Synopsis
Kidney transplantation is the best treatment for children with end-stage kidney disease. However, the typical transplanted kidney fails substantially short of recipient life expectancy, due largely to chronic rejection. At the same time, the immunosuppressant drugs needed to prevent rejection sometimes cause morbidity and even mortality, from infection, cardiovascular disease and malignancy. Achieving the optimal balance between rejection risk and immunosuppressant toxicity is a critical challenge. Patients vary in how they respond to immunosuppressant drugs, so it’s very hard to get it right every time.

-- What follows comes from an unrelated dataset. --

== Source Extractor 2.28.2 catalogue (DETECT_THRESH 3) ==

This Grand Round will discuss advances in ‘precision dosing’ of drugs, with the example used of transplant immunosuppression. This will include explanation of why dose optimisation of anti-rejection drug mycophenolate is – wrongly – considered unnecessary, and why greater precision in dosing of the anti-rejection drug tacrolimus can improve long-term outcomes for patients. Finally, the use of ’model-informed precision dosing’ will be discussed – this involves using data from previous patients to rapidly achieve precise target concentrations in new patients. This technique has the potential to optimize effectiveness and minimize toxicities for immunosuppressants, antimicrobials, and chemotherapeutic agents.
Speaker
Dr David Metz is a Paediatric Nephrologist and Clinical Pharmacologist at the Royal Children’s Hospital, Melbourne. His PhD focuses on various aspects of immunosuppressant ‘precision’, including peri-transplant dose optimisation, time to event analysis of registry data and population PK modelling of mycophenolic acid to optimise graft and patient outcomes. His research has been recognised with prizes, international and national invited talks, and he has recently authored a major review accepted for publication in the journal Transplantation.